No. No one polls Patients, but almost All I have talked with would prefer a reduction in the level of medication. Doctors proscribe--far too often, and Patients have to accept or lose medical coverage. lgl

Maurice Sonnenwirth M.D. writes:

>

OF course. In medicine and anything else. We delegate what we don't or can't do. (And we should: If I try to do something out-of-my-league fixing up my house, it costs me twice as much by the time I call for competent help to repair my "repair").

Patients should not necessarily be the decision-makers in medicine. I'm not an old-time "Just Obey Me" doctor, but I do know things that patients don't!

That doesn't mean patients should not try to learn and understand on their own, and physicians also have an obligation (even if time is short) to try to explain the why's and wherefore's of what they are prescribing/testing/doing. I have a diabetic daughter..and I can tell you, I had to relearn and newly learn things I never knew in med school...about living with a diabetic. I know parents NOT in the medical field, of diabetic children, who I think know more than 99% of the non-endocrinlogist docs out there.

Now, should 3rd party payers be involved with these decisions? Yes and no. When they take away our autonomy, as in saying "you can only prescribe this, that or this" in a class of drugs...because they are cheaper for that company...and yet, this patient does NOT do as well on this one as that one that's not covered..that's a problem for us.

Medicine remains an art. Prescribing is one of the most difficult things to do, because of, not only the conflicting studies about medications, but because of the huge number of variables of response in real human beings. Studies don't always clarify things for us. Having stats thrown at us and then drug decisions made by 3rd party payers based on those...well, it doesn't always pan our very well. (Evidence-based medicine? What's good practice this week was bad practice last year.)

Yes, doctors prescribe too much. That, too, is a complicated issue. We do it because the patients demand things from us (antibiotics for viral colds). We can argue and resist...but in the office or ER, it can be a problem. We do it because if we didn't cover this or that, and there was a problem...now the lawyers will be called in. So some of it is CYA, which is sad. Some of it is ignorance by the doctor! We throw up our hands when someone is not responding or has new complaints..and we just try something else.

People go to three or four or eight different doctors. They get meds from one, don't tell the 2nd about the 1st's meds, go to a 3rd, don't tell this one about the previous two docs' meds (etc.) ...then come to the ER and tell me they have no idea what medications they are on! But we'll get the list, call their primary doctor who is scratching his/her head because they have no record of ever having prescribed some of the 20 medicines this patient is on. THIS IS NOT a problem caused by insurers. This is not always because doctors don't communicate. Sometimes it's just that people, as patients, doctor shop and don't bother lettin' on what they are doing.

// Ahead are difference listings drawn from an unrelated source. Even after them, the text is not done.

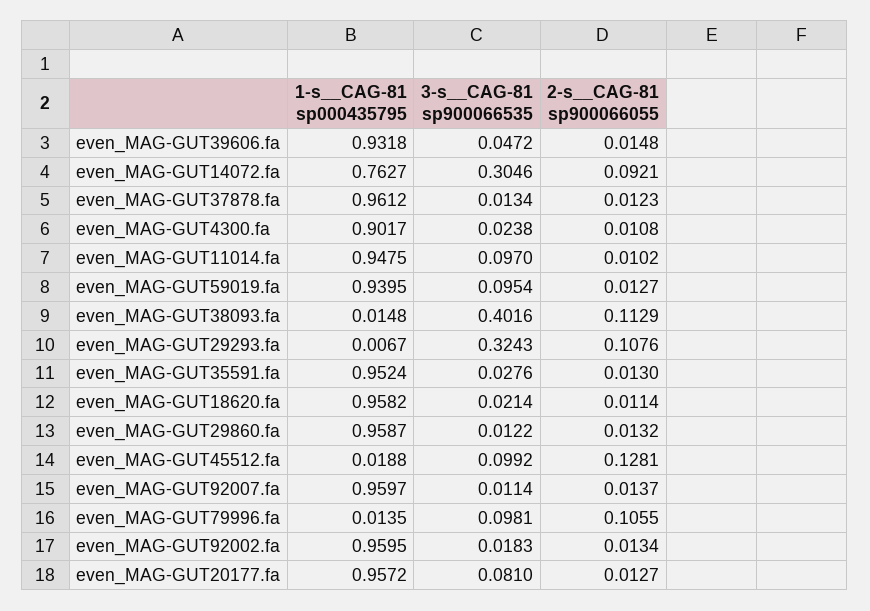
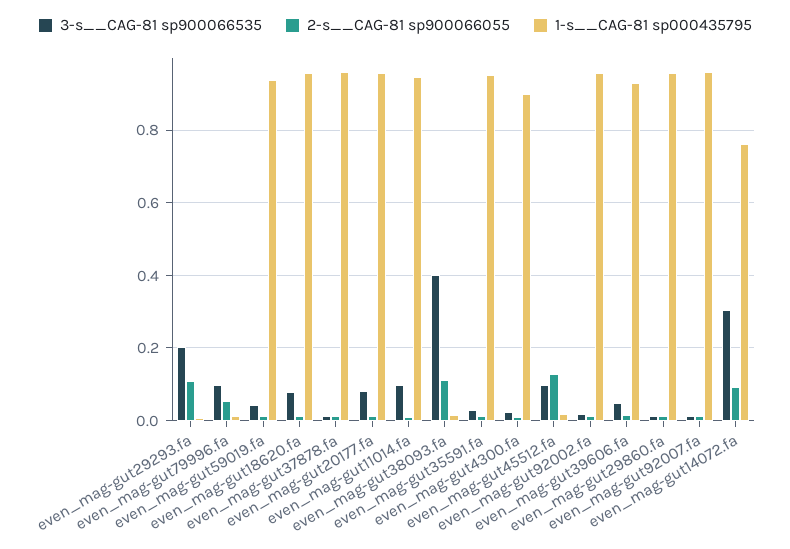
  {
    "1-s__CAG-81 sp000435795": {
      "even_MAG-GUT39606.fa": 0.9318,
      "even_MAG-GUT14072.fa": 0.7627,
      "even_MAG-GUT37878.fa": 0.9612,
      "even_MAG-GUT4300.fa": 0.9017,
      "even_MAG-GUT11014.fa": 0.9475,
      "even_MAG-GUT59019.fa": 0.9395,
      "even_MAG-GUT38093.fa": 0.0148,
      "even_MAG-GUT29293.fa": 0.0067,
      "even_MAG-GUT35591.fa": 0.9524,
      "even_MAG-GUT18620.fa": 0.9582,
      "even_MAG-GUT29860.fa": 0.9587,
      "even_MAG-GUT45512.fa": 0.0188,
      "even_MAG-GUT92007.fa": 0.9597,
      "even_MAG-GUT79996.fa": 0.0135,
      "even_MAG-GUT92002.fa": 0.9595,
      "even_MAG-GUT20177.fa": 0.9572
    },
    "3-s__CAG-81 sp900066535": {
      "even_MAG-GUT39606.fa": 0.0472,
      "even_MAG-GUT14072.fa": 0.3046,
      "even_MAG-GUT37878.fa": 0.0134,
      "even_MAG-GUT4300.fa": 0.0238,
      "even_MAG-GUT11014.fa": 0.097,
-     "even_MAG-GUT59019.fa": 0.0954,
+     "even_MAG-GUT59019.fa": 0.04,
      "even_MAG-GUT38093.fa": 0.4016,
-     "even_MAG-GUT29293.fa": 0.3243,
+     "even_MAG-GUT29293.fa": 0.2,
      "even_MAG-GUT35591.fa": 0.0276,
-     "even_MAG-GUT18620.fa": 0.0214,
+     "even_MAG-GUT18620.fa": 0.08,
      "even_MAG-GUT29860.fa": 0.0122,
      "even_MAG-GUT45512.fa": 0.0992,
      "even_MAG-GUT92007.fa": 0.0114,
      "even_MAG-GUT79996.fa": 0.0981,
      "even_MAG-GUT92002.fa": 0.0183,
      "even_MAG-GUT20177.fa": 0.081
    },
    "2-s__CAG-81 sp900066055": {
      "even_MAG-GUT39606.fa": 0.0148,
      "even_MAG-GUT14072.fa": 0.0921,
      "even_MAG-GUT37878.fa": 0.0123,
      "even_MAG-GUT4300.fa": 0.0108,
      "even_MAG-GUT11014.fa": 0.0102,
      "even_MAG-GUT59019.fa": 0.0127,
      "even_MAG-GUT38093.fa": 0.1129,
      "even_MAG-GUT29293.fa": 0.1076,
      "even_MAG-GUT35591.fa": 0.013,
      "even_MAG-GUT18620.fa": 0.0114,
      "even_MAG-GUT29860.fa": 0.0132,
      "even_MAG-GUT45512.fa": 0.1281,
      "even_MAG-GUT92007.fa": 0.0137,
-     "even_MAG-GUT79996.fa": 0.1055,
+     "even_MAG-GUT79996.fa": 0.06,
      "even_MAG-GUT92002.fa": 0.0134,
      "even_MAG-GUT20177.fa": 0.0127
    }
  }

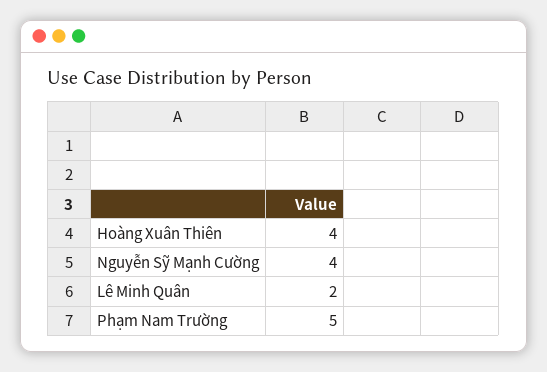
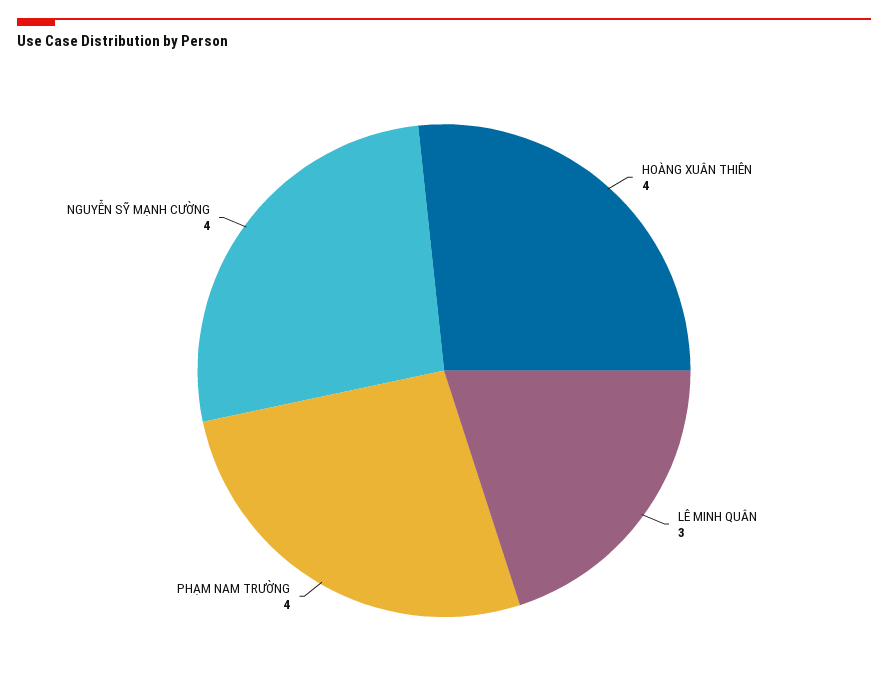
  {
    "Hoàng Xuân Thiên": 4,
    "Nguyễn Sỹ Mạnh Cường": 4,
-   "Lê Minh Quân": 2,
+   "Lê Minh Quân": 3,
-   "Phạm Nam Trường": 5
+   "Phạm Nam Trường": 4
  }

So it's not so simple as to just blame the doctors. Or the patients. Like many things in health care, it's a complicated mess of who's really at fault and who is doing the right thing.

This is the real world of what we deal with as physicians. Lots of folks have simple answers and solutions for us...but they're b.S. because of what I wrote above. Physicians are guilty of many things, and there are many bad physicians out there...but lots also give a damn and try to do their best under increasingly awful circumstances.

It's hard to know where to even begin fixing "medicine". But I read the econ. blogs on this, and there are many great comments and many great ideas...but many also don't take into account what the realities "on the ground" are.